Selon LFG, l’impact de Bâle 3 se traduira par la disparition des dettes «upper tier 2». Encore fortement décotée, ce type de dette bénéficie de facteurs de soutien technique, dont notamment la multiplication des opérations d’échange et de rachat de dettes, qui permettent aux banques européennes d’accroître leur ratio de solvabilité. D’après LFG à début octobre, environ 13,6% des encours (83 milliards d’euros) ont été rachetés. De même, la plupart des institutions financières, à l’exception de Deutsche Bank et de quelques entités de second rang, continuent de rembourser par anticipation les dettes subordonnées à la première date possible (call). La directive Solavbilité 2 sur l’assurance pourrait aussi soutenir la classe d’actif en orientant les flux d’épargne des assureurs vers les produits obligataires.
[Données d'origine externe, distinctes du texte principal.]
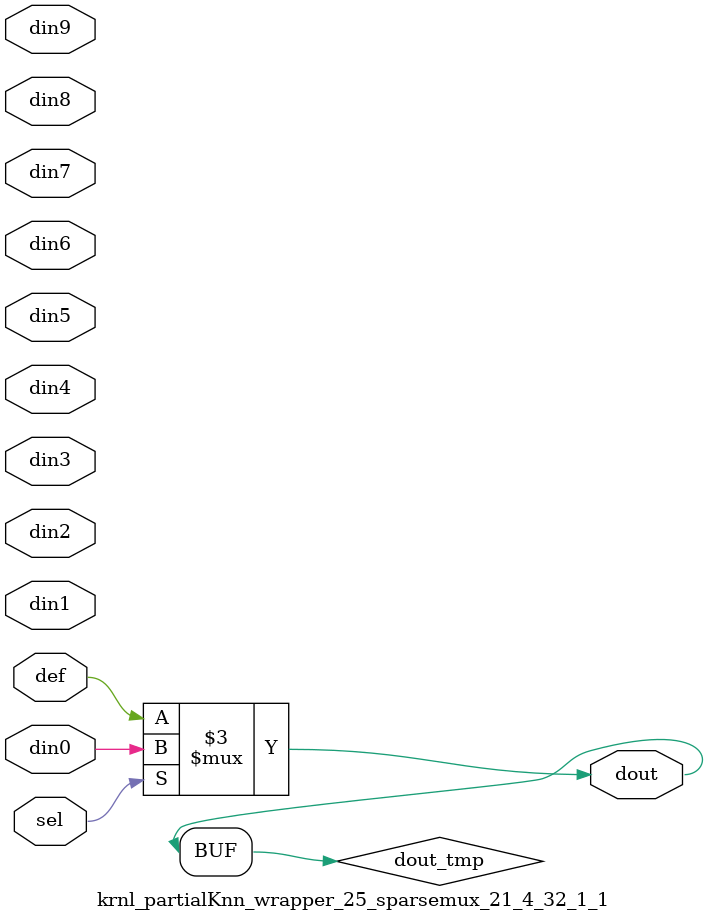
<source format=v>
`timescale 1ns / 1ps

module krnl_partialKnn_wrapper_25_sparsemux_21_4_32_1_1 (din0,din1,din2,din3,din4,din5,din6,din7,din8,din9,def,sel,dout);

parameter din0_WIDTH = 1;

parameter din1_WIDTH = 1;

parameter din2_WIDTH = 1;

parameter din3_WIDTH = 1;

parameter din4_WIDTH = 1;

parameter din5_WIDTH = 1;

parameter din6_WIDTH = 1;

parameter din7_WIDTH = 1;

parameter din8_WIDTH = 1;

parameter din9_WIDTH = 1;

parameter def_WIDTH = 1;
parameter sel_WIDTH = 1;
parameter dout_WIDTH = 1;

parameter [sel_WIDTH-1:0] CASE0 = 1;

parameter [sel_WIDTH-1:0] CASE1 = 1;

parameter [sel_WIDTH-1:0] CASE2 = 1;

parameter [sel_WIDTH-1:0] CASE3 = 1;

parameter [sel_WIDTH-1:0] CASE4 = 1;

parameter [sel_WIDTH-1:0] CASE5 = 1;

parameter [sel_WIDTH-1:0] CASE6 = 1;

parameter [sel_WIDTH-1:0] CASE7 = 1;

parameter [sel_WIDTH-1:0] CASE8 = 1;

parameter [sel_WIDTH-1:0] CASE9 = 1;

parameter ID = 1;
parameter NUM_STAGE = 1;



input [din0_WIDTH-1:0] din0;

input [din1_WIDTH-1:0] din1;

input [din2_WIDTH-1:0] din2;

input [din3_WIDTH-1:0] din3;

input [din4_WIDTH-1:0] din4;

input [din5_WIDTH-1:0] din5;

input [din6_WIDTH-1:0] din6;

input [din7_WIDTH-1:0] din7;

input [din8_WIDTH-1:0] din8;

input [din9_WIDTH-1:0] din9;

input [def_WIDTH-1:0] def;
input [sel_WIDTH-1:0] sel;

output [dout_WIDTH-1:0] dout;



reg [dout_WIDTH-1:0] dout_tmp;

always @ (*) begin
case (sel)
    
    CASE0 : dout_tmp = din0;
    
    CASE1 : dout_tmp = din1;
    
    CASE2 : dout_tmp = din2;
    
    CASE3 : dout_tmp = din3;
    
    CASE4 : dout_tmp = din4;
    
    CASE5 : dout_tmp = din5;
    
    CASE6 : dout_tmp = din6;
    
    CASE7 : dout_tmp = din7;
    
    CASE8 : dout_tmp = din8;
    
    CASE9 : dout_tmp = din9;
    
    default : dout_tmp = def;
endcase
end


assign dout = dout_tmp;



endmodule

</source>
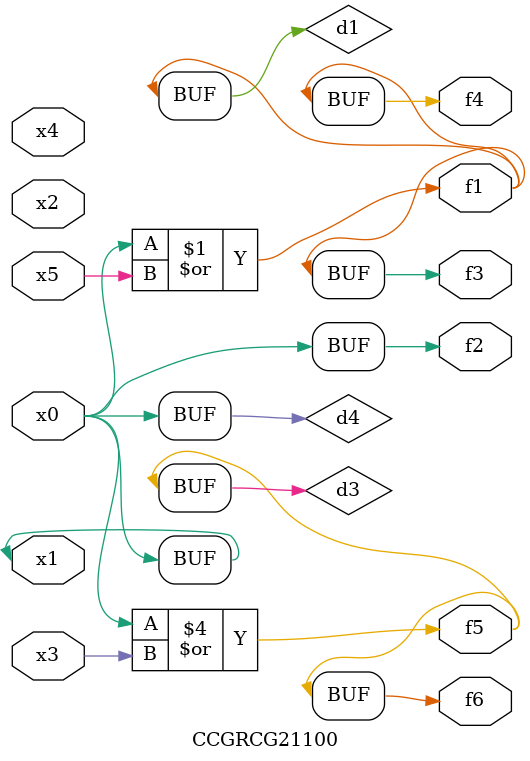
<source format=v>
module CCGRCG21100(
	input x0, x1, x2, x3, x4, x5,
	output f1, f2, f3, f4, f5, f6
);

	wire d1, d2, d3, d4;

	or (d1, x0, x5);
	xnor (d2, x1, x4);
	or (d3, x0, x3);
	buf (d4, x0, x1);
	assign f1 = d1;
	assign f2 = d4;
	assign f3 = d1;
	assign f4 = d1;
	assign f5 = d3;
	assign f6 = d3;
endmodule

</source>
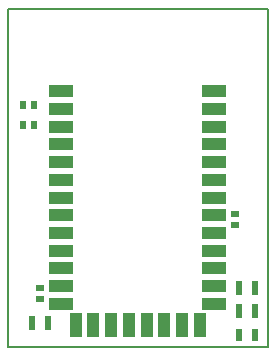
<source format=gtp>
G04*
G04 #@! TF.GenerationSoftware,Altium Limited,Altium Designer,22.5.1 (42)*
G04*
G04 Layer_Color=8421504*
%FSLAX44Y44*%
%MOMM*%
G71*
G04*
G04 #@! TF.SameCoordinates,D327534F-E779-4237-818F-575770AB304D*
G04*
G04*
G04 #@! TF.FilePolarity,Positive*
G04*
G01*
G75*
%ADD10C,0.2000*%
%ADD13R,0.5500X1.2000*%
%ADD14R,2.0000X1.0000*%
%ADD15R,1.0000X2.0000*%
%ADD16R,0.5500X1.0000*%
%ADD17R,0.5000X0.6500*%
%ADD18R,0.6500X0.5000*%
D10*
X-110000Y168250D02*
X110000D01*
Y-118000D02*
Y168250D01*
X-110000Y-118000D02*
X110000D01*
X-110000D02*
Y168250D01*
D13*
X-89500Y-97500D02*
D03*
X-75500D02*
D03*
X85500Y-67500D02*
D03*
X99500D02*
D03*
X85500Y-87500D02*
D03*
X99500D02*
D03*
D14*
X65000Y98750D02*
D03*
Y83750D02*
D03*
X-65000Y98750D02*
D03*
Y83750D02*
D03*
Y68750D02*
D03*
Y53750D02*
D03*
Y38750D02*
D03*
Y23750D02*
D03*
Y8750D02*
D03*
Y-6250D02*
D03*
Y-21250D02*
D03*
Y-36250D02*
D03*
Y-51250D02*
D03*
Y-66250D02*
D03*
Y-81250D02*
D03*
X65000D02*
D03*
Y-66250D02*
D03*
Y-51250D02*
D03*
Y-36250D02*
D03*
Y-21250D02*
D03*
Y-6250D02*
D03*
Y8750D02*
D03*
Y23750D02*
D03*
Y38750D02*
D03*
Y53750D02*
D03*
Y68750D02*
D03*
D15*
X-52500Y-98750D02*
D03*
X-37500D02*
D03*
X-22500D02*
D03*
X-7500D02*
D03*
X7500D02*
D03*
X22500D02*
D03*
X37500D02*
D03*
X52500D02*
D03*
D16*
X85500Y-107500D02*
D03*
X99500D02*
D03*
D17*
X-88000Y87500D02*
D03*
X-97000D02*
D03*
X-88000Y70000D02*
D03*
X-97000D02*
D03*
D18*
X82500Y-5500D02*
D03*
Y-14500D02*
D03*
X-82500Y-77000D02*
D03*
Y-68000D02*
D03*
M02*

</source>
Alors que certains régulateurs, notamment suisses, semblent privilégier les titres contingents, l’incertitude demeure sur les caractéristiques des nouveaux titres rentrant dans le capital réglementaire.
Le marché primaire a récemment donné des signes d’animation avec des émissions de Hannover Re, CNP Assurances, Lloyds et Monte dei Paschi di Siena. Une bonne nouvelle au regard de la chute du volume d’émissions. Celles-ci s’élèvent cette année à 14,5 milliards, contre un pic de 70,3 milliards en 2006.